I am viewing this at an intersection of sociology, psychology and epidemiology. Sociologically we have explanations of marginalisation. Functionalists see it as people with less to offer functioning at their own level at the outskirts of society (Talcott Parsons), interactionists see it as socially negotiated labelling of people as deviant or stigmatised (Goffman, Garfinkel) and critical theorists as well-resourced people actively protecting their interests from claims by people who are worse off (Chicago School).

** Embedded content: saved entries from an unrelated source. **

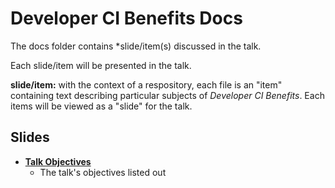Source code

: # Developer CI Benefits Docs

The docs folder contains *slide/item(s) discussed in the talk.

Each slide/item will be presented in the talk.

**slide/item:** with the context of a respository, each file is an "item" containing text describing particular subjects of _Developer CI Benefits_. Each items will be viewed as a "slide" for the talk.

## Slides

- **[Talk Objectives]()**
  - The talk's objectives listed out


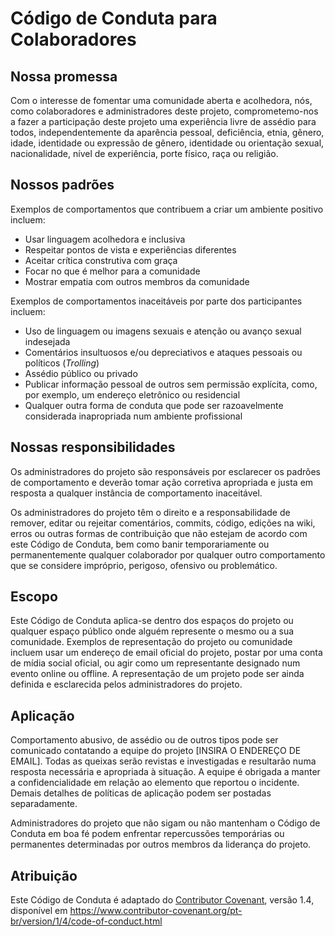 # Código de Conduta para Colaboradores

## Nossa promessa

Com o interesse de fomentar uma comunidade aberta e acolhedora,
nós, como colaboradores e administradores deste projeto, comprometemo-nos
a fazer a participação deste projeto uma experiência livre de assédio
para todos, independentemente da aparência pessoal, deficiência,
etnia, gênero, idade, identidade ou expressão de gênero, identidade
ou orientação sexual, nacionalidade, nível de experiência, porte físico,
raça ou religião.

## Nossos padrões

Exemplos de comportamentos que contribuem a criar um ambiente positivo incluem:

- Usar linguagem acolhedora e inclusiva
- Respeitar pontos de vista e experiências diferentes
- Aceitar crítica construtiva com graça
- Focar no que é melhor para a comunidade
- Mostrar empatia com outros membros da comunidade

Exemplos de comportamentos inaceitáveis por parte dos participantes incluem:

- Uso de linguagem ou imagens sexuais e atenção ou avanço sexual indesejada
- Comentários insultuosos e/ou depreciativos e ataques pessoais ou políticos (_Trolling_)
- Assédio público ou privado
- Publicar informação pessoal de outros sem permissão explícita, como, por exemplo, um endereço eletrônico ou residencial
- Qualquer outra forma de conduta que pode ser razoavelmente considerada inapropriada num ambiente profissional

## Nossas responsibilidades

Os administradores do projeto são responsáveis por esclarecer os padrões de
comportamento e deverão tomar ação corretiva apropriada e justa em resposta
a qualquer instância de comportamento inaceitável.

Os administradores do projeto têm o direito e a responsabilidade de
remover, editar ou rejeitar comentários, commits, código, edições
na wiki, erros ou outras formas de contribuição que não estejam de
acordo com este Código de Conduta, bem como banir temporariamente ou
permanentemente qualquer colaborador por qualquer outro comportamento
que se considere impróprio, perigoso, ofensivo ou problemático.

## Escopo

Este Código de Conduta aplica-se dentro dos espaços do projeto ou
qualquer espaço público onde alguém represente o mesmo ou a sua
comunidade. Exemplos de representação do projeto ou comunidade incluem
usar um endereço de email oficial do projeto, postar por uma conta de
mídia social oficial, ou agir como um representante designado num evento
online ou offline. A representação de um projeto pode ser ainda definida e
esclarecida pelos administradores do projeto.

## Aplicação

Comportamento abusivo, de assédio ou de outros tipos pode ser
comunicado contatando a equipe do projeto [INSIRA O ENDEREÇO
DE EMAIL]. Todas as queixas serão revistas e investigadas e
resultarão numa resposta necessária e apropriada à situação.
A equipe é obrigada a manter a confidencialidade em relação
ao elemento que reportou o incidente. Demais detalhes de
políticas de aplicação podem ser postadas separadamente.

Administradores do projeto que não sigam ou não mantenham o Código
de Conduta em boa fé podem enfrentar repercussões temporárias ou permanentes
determinadas por outros membros da liderança do projeto.

## Atribuição

Este Código de Conduta é adaptado do [Contributor Covenant](https://www.contributor-covenant.org),
versão 1.4, disponível em https://www.contributor-covenant.org/pt-br/version/1/4/code-of-conduct.html



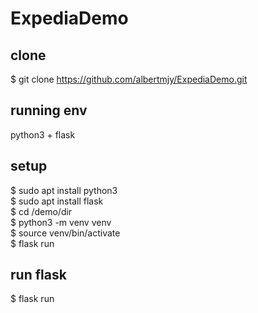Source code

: # ExpediaDemo

## clone
$ git clone https://github.com/albertmjy/ExpediaDemo.git

## running env
python3 + flask

## setup
$ sudo apt install python3 \
$ sudo apt install flask \
$ cd /demo/dir \
$ python3 -m venv venv \
$ source venv/bin/activate \
$ flask run


## run flask
$ flask run
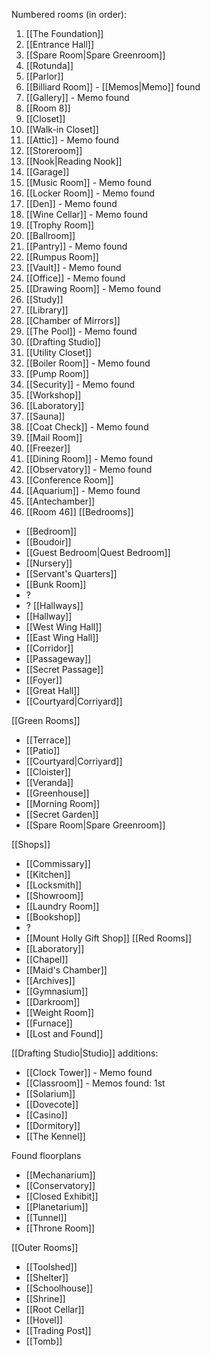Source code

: Numbered rooms (in order):
1. [[The Foundation]]
2. [[Entrance Hall]]
3. [[Spare Room|Spare Greenroom]]
4. [[Rotunda]]
5. [[Parlor]]
6. [[Billiard Room]] - [[Memos|Memo]] found
7. [[Gallery]] - Memo found
8. [[Room 8]]
9. [[Closet]]
10. [[Walk-in Closet]]
11. [[Attic]] - Memo found
12. [[Storeroom]]
13. [[Nook|Reading Nook]]
14. [[Garage]]
15. [[Music Room]] - Memo found
16. [[Locker Room]] - Memo found
17. [[Den]] - Memo found
18. [[Wine Cellar]] - Memo found
19. [[Trophy Room]]
20. [[Ballroom]]
21. [[Pantry]] - Memo found
22. [[Rumpus Room]]
23. [[Vault]] - Memo found
24. [[Office]] - Memo found
25. [[Drawing Room]] - Memo found
26. [[Study]]
27. [[Library]]
28. [[Chamber of Mirrors]]
29. [[The Pool]] - Memo found
30. [[Drafting Studio]]
31. [[Utility Closet]]
32. [[Boiler Room]] - Memo found
33. [[Pump Room]]
34. [[Security]] - Memo found
35. [[Workshop]]
36. [[Laboratory]]
37. [[Sauna]]
38. [[Coat Check]] - Memo found
39. [[Mail Room]]
40. [[Freezer]]
41. [[Dining Room]] - Memo found
42. [[Observatory]] - Memo found
43. [[Conference Room]]
44. [[Aquarium]] - Memo found
45. [[Antechamber]]
46. [[Room 46]]
[[Bedrooms]]
- [[Bedroom]]
- [[Boudoir]]
- [[Guest Bedroom|Quest Bedroom]]
- [[Nursery]]
- [[Servant's Quarters]]
- [[Bunk Room]]
- ?
- ?
[[Hallways]]
- [[Hallway]]
- [[West Wing Hall]]
- [[East Wing Hall]]
- [[Corridor]]
- [[Passageway]]
- [[Secret Passage]]
- [[Foyer]]
- [[Great Hall]]
- [[Courtyard|Corriyard]]

[[Green Rooms]]
- [[Terrace]]
- [[Patio]]
- [[Courtyard|Corriyard]]
- [[Cloister]]
- [[Veranda]]
- [[Greenhouse]]
- [[Morning Room]]
- [[Secret Garden]]
- [[Spare Room|Spare Greenroom]]

[[Shops]]
- [[Commissary]]
- [[Kitchen]]
- [[Locksmith]]
- [[Showroom]]
- [[Laundry Room]]
- [[Bookshop]]
- ?
- [[Mount Holly Gift Shop]]
[[Red Rooms]]
- [[Laboratory]]
- [[Chapel]]
- [[Maid's Chamber]]
- [[Archives]]
- [[Gymnasium]]
- [[Darkroom]]
- [[Weight Room]]
- [[Furnace]]
- [[Lost and Found]]

[[Drafting Studio|Studio]] additions:
- [[Clock Tower]] - Memo found
- [[Classroom]] - Memos found: 1st
- [[Solarium]]
- [[Dovecote]]
- [[Casino]]
- [[Dormitory]]
- [[The Kennel]]

Found floorplans
- [[Mechanarium]]
- [[Conservatory]]
- [[Closed Exhibit]]
- [[Planetarium]]
- [[Tunnel]]
- [[Throne Room]]

[[Outer Rooms]]
- [[Toolshed]]
- [[Shelter]]
- [[Schoolhouse]]
- [[Shrine]]
- [[Root Cellar]]
- [[Hovel]]
- [[Trading Post]]
- [[Tomb]]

Psychology identifies micro-aggressions (Sue) as those possibly unintentional but persistent unkindnesses that collectively grind down people living on the margins whether by virtue of race, disability, religion, or, in this case, homelessness. These are in addition to the historic abusive or neglectful childhoods of many homeless people and in addition to physical aggressions often experienced by people sleeping out. The trauma like symptoms that develop as a consequence include, self-medicating substance use, reactivity, distrust and self-exclusion. These in turn make this population ’hard to reach’, not least because many lose faith in mainstream systems and policies that effectively work against them.

The marginalisation, and abuse, which encourages alienation as people further withdraw to protect themselves, feeds into the epidemiological underpinnings of the Social Determinants of Health: little control over their circumstances, impoverished social networks and high levels of stress. The upshot of all this is, I think, that we can all make a contribution to people who live homeless. By acknowledging them through eye contact and conversation. All positive social exchanges provide an alternative to all those negative experiences and imply that at least from you and me, there is acceptance, not rejection. Small kindnesses are a small but simple gambit for challenging the victim blaming and unnecessary cruelty our society metes out.